Houston is far more dangerous than it needs to be because of the city's illegal alien sanctuary policy (General Order 500–05), in place since 1992, which prevents police from questioning suspects adequately and sends the message that illegal aliens are treated with kid gloves.
Walter Alexander Sorto is the worst sort of illegal alien criminal, a violent career lawbreaker, who was not deported by authorities when they should have. Instead, the Salvadoran was allowed to remain, and he used the opportunity to murder at least two Houston women. Sorto was sentenced to death in 2003 for the kidnapping, rape and murder of Roxana Capulin and Maria Moreno Rangel, two young women who worked waiting tables in an East End Mexican restaurant.
Sorto had been convicted of armed robbery in 2000, but was given 10 years probation instead of jail time and deportation even though he was an illegal alien with a prior record.
He and two other men then engaged in a crime spree around Houston for several months: the group was called the "monsters of the barrio" and left at least six dead in their wake.
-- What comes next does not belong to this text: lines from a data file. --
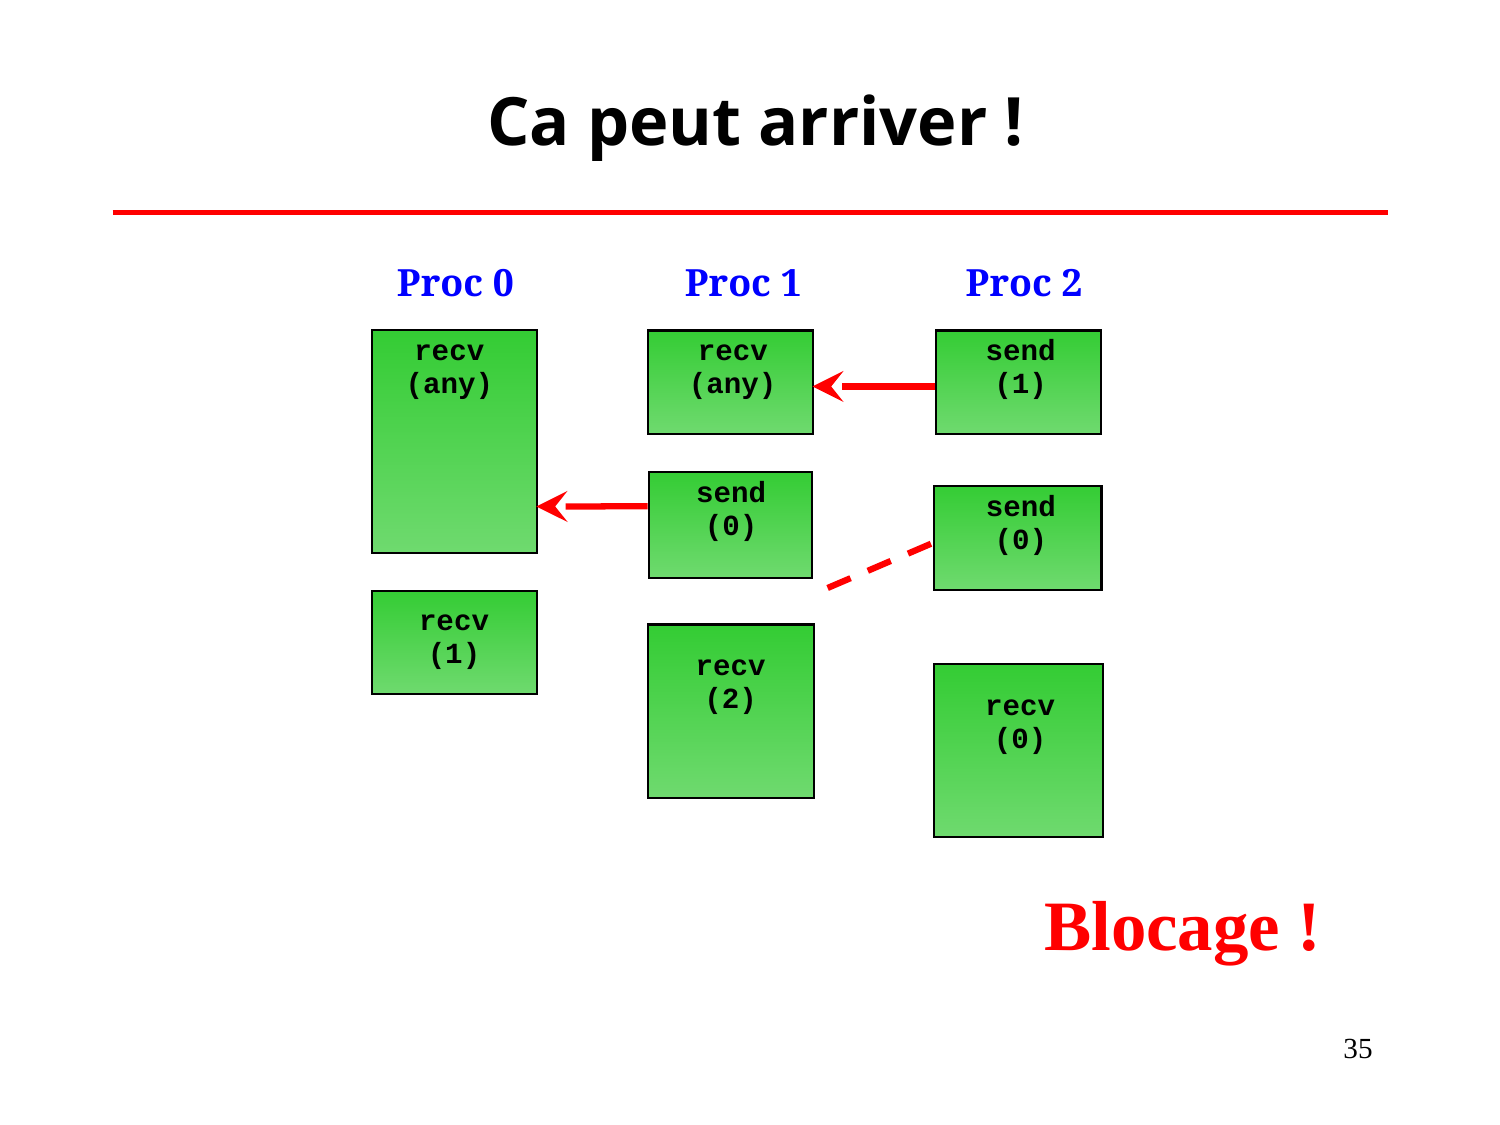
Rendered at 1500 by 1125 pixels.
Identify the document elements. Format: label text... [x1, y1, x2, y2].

text_box Proc 2 [941, 255, 1107, 309]
text_box send (0) [649, 477, 813, 546]
text_box recv (any) [651, 335, 815, 404]
text_box send (1) [939, 335, 1103, 404]
text_box recv (0) [931, 690, 1109, 759]
text_box [648, 472, 812, 579]
text_box [933, 664, 1104, 690]
text_box Blocage ! [1029, 880, 1337, 973]
text_box Proc 1 [660, 255, 826, 309]
text_box [648, 719, 814, 798]
text_box [372, 674, 537, 695]
text_box [371, 404, 537, 553]
title Ca peut arriver ! [118, 57, 1393, 183]
text_box [372, 590, 537, 605]
text_box [936, 330, 1102, 435]
text_box [371, 330, 537, 335]
text_box [648, 624, 814, 650]
text_box recv (2) [642, 650, 820, 719]
text_box send (0) [939, 491, 1103, 560]
text_box [934, 486, 1102, 590]
text_box [648, 330, 814, 435]
text_box [933, 759, 1104, 838]
text_box recv (1) [365, 605, 543, 674]
text_box Proc 0 [372, 255, 538, 309]
text_box recv (any) [360, 335, 538, 404]
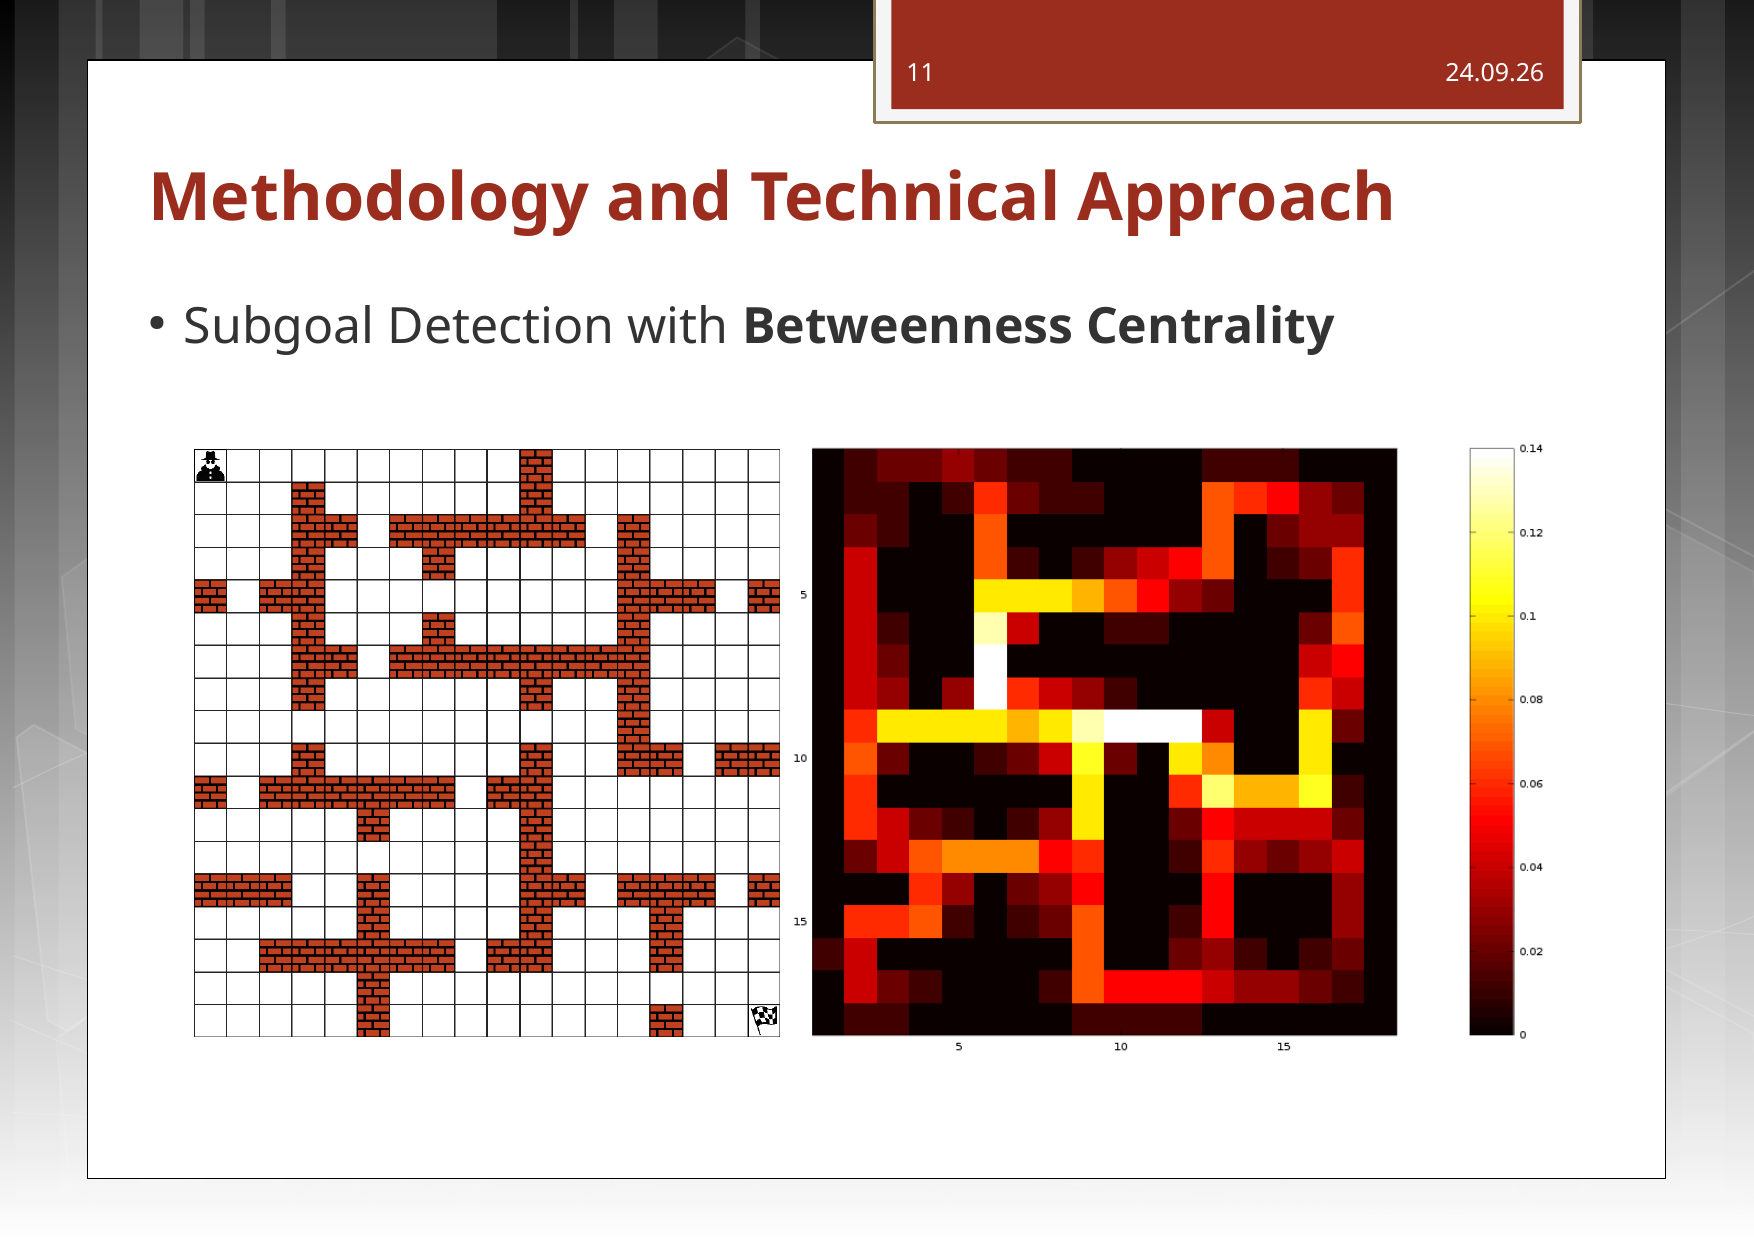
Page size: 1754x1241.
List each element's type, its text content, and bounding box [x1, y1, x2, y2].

As mentioned, the legal system finally sent Sorto to death row (where he resides today and would like Spanish-speaking pen pals).
Diane Clements, a crime victims advocate, asked "What if the INS had done its job?" It's too bad the city's elected representatives don't similarly grasp the connection between immigration anarchy and crime.
Forensic evidence indicates Sorto may also have been involved in the kidnapping of 13-year-old Laura Ayala, who was abducted in March 2002 close to her home in Houston. Four years later, there is no child and no body, although blood analyzed as being Laura's was identified in 2002 in the car belonging to men (including Sorto) believed to have abducted her.
Houston's sanctuary policy sheltered a known illegal alien criminal, Walter Sorto, and left him free to engage in terrible crimes. Now there has been another needless death because the city would rather protect foreign criminals than its law-abiding citizens.